Было тихо, темно, но опять чисто. Готовились они, что ли?

Пишванин быстро забежал на свой старый этаж — вновь никого не было — и нашел свою комнату. Толкнул дверь. Не заперто. В комнате ровным счетом ничего не изменилось: грязь по углам, пауки на потолке, клопы на стенах. Но не было кровати, а в углу стояло ведро с мутной водой. Недолго думая, Пишванин вынес ведро в коридор, захлопнул дверь и ринулся к дощечке: дощечка оказалась нетронутой. Отодрав принявшееся к стене за два года дерево, Пишванин увидел свои родные вещи. Перчатки, портсигар и икону. Все засыпано двухгодичной пылью, известкой и застенным сором. Но все — на месте.

— Вернулся… Почти что домой, — как-то прозаично, но чуть томительно произнес он. Положил портсигар и икону во внутренний карман и даже надел перчатки.

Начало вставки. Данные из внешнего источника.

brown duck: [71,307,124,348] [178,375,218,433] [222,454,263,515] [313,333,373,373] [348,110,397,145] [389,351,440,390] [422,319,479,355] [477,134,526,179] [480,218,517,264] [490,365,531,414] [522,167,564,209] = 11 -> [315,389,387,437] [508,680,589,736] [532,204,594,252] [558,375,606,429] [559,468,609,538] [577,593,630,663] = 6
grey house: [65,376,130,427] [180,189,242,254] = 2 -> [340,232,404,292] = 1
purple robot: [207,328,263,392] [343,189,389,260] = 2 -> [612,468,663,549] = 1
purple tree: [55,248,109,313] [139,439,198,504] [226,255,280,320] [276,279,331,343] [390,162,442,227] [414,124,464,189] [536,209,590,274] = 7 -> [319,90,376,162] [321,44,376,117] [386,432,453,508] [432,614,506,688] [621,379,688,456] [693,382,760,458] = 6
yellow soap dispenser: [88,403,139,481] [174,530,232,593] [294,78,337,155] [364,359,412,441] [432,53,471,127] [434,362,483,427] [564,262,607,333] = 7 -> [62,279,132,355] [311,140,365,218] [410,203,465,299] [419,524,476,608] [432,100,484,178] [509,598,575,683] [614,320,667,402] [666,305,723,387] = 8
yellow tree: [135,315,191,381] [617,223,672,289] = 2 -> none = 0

Что теперь ему делать? Полтора года службы в корниловских частях, полтора года борьбы за Россию Пишванин думал об этом моменте: вот, вернусь… Вернулся. Разумеется, офицер ничего не почувствовал. Он даже и не думал о моменте восторга, не предвкушал переломного момента своей жизни — круга и возвращения в Орел. Орел почему-то сделался для Пишванина незримой целью, какой целью был Будапешт на Юго-Западном фронте. Разве кто-то всерьез, за четыреста пятьдесят верст до Будапешта помышлял о взятии Венгрии? Конечно, некоторые и помышляют: сядут в окопе и представят, как русские кавалерийские лавы заливают Среднедунайскую равнину. Залить ее нетрудно — правильная стратегия, планируемое весеннее наступление 1917 года и — Венгрия оккупирована, Польша возвращена, Кенигсберг взят. Вена с потерей Венгрии потеряет и всю армию — тут и думать нечего — и запросит мир. А Германия, будь она хоть тысячу раз железная и всесильная, на три фронта воевать не сможет. Вот вам и третье вступление Русской армии в Берлин. Вот вам и слова Кайзера Вильгельма Нарвскому полку: «Серебряные трубы за взятие Берлина в 1760 году? Надеюсь, что больше уж никогда этого не будет!»

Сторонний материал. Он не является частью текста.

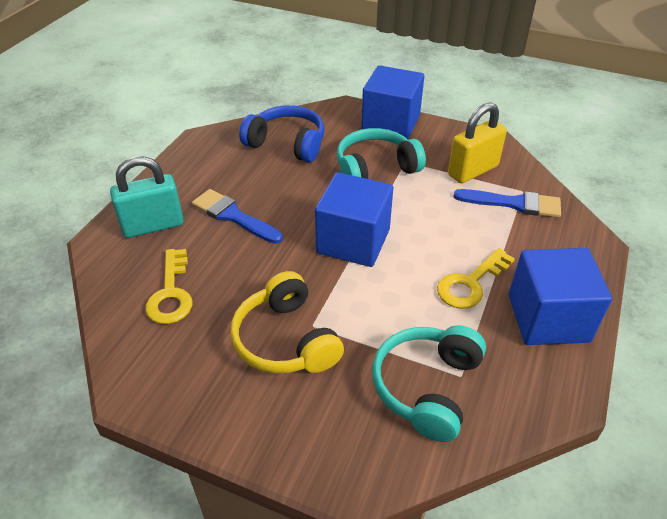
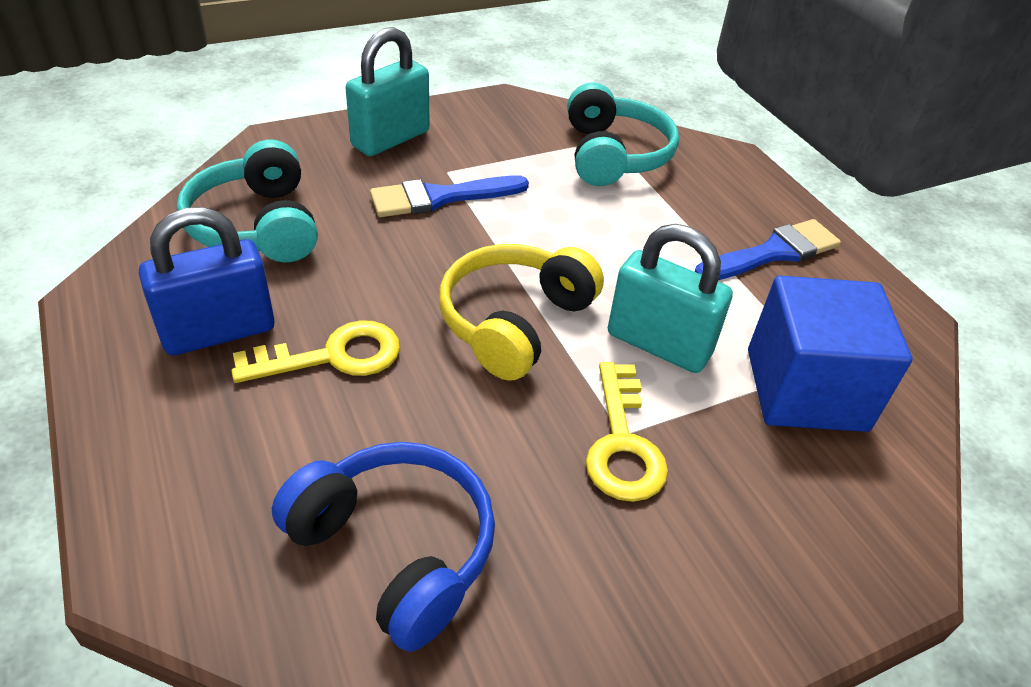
blue cube: [315,172,393,267] [361,65,424,139] [509,248,612,345] = 3 -> [748,276,912,432] = 1
blue padlock: none = 0 -> [139,207,275,356] = 1
turquoise padlock: [110,156,184,238] = 1 -> [346,27,429,156] [608,224,733,373] = 2
yellow padlock: [448,102,507,184] = 1 -> none = 0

Впрочем — действительно, пока нет.

А сейчас что? Ни Германии, ни Австрии, ни — России. Радуемся взятию Орла, посмотрите-ка! Орел в девятистах верстах от старой русской границы!.. Радуемся победам во внутренней войне. Разве этого хотел летчик в 1917 году? Пишванин хотел честно отлетать на всех предложенных ему самолетах, Штабс-капитан хотел честно сбрасывать снаряды и проводить честную разведку местности. Он никогда особенно не мечтал летать над Венгерской равниной, никогда не думал бомбить Вену или Берлин, никогда и не мечтал о личной славе. Да, он сражался ради русской победы, но он никогда не знал и не представлял, какой будет эта победа, — для такого есть штабы и командующие. Единственной его нахальной, как он сам считал, мечтой был таран немецкого самолета: нахальство было в том, что тогда он и себя потеряет, и самолет, — да еще и ишь какое геройство захотел. Но сильно геройствовать Пишванин не думал. Он, наверно, не был никаким выразительным человеком, не был он романтическим и твердым борцом за Русь, каким был Колчак; не был он и трагическим и обрекающим идеалистом вроде Дроздовского; Пишванин был русский солдат из, фактически, русских крестьян — он многого не понимал в гражданской войне, но хотел победить. Победить во многом потому, что любой солдат, раз уж он солдат честный, хочет победы. Смерть свою летчик за потерю не расценил бы, потому что видел, что ничего особенного в нем нет. Да, он страшно дрался и рубил большевиков на Кубани, да он отлично управлял воздушной машиной над Донбассом и прочее, — но разве таких кавалеристов и таких летчиков в белой России не десятки тысяч?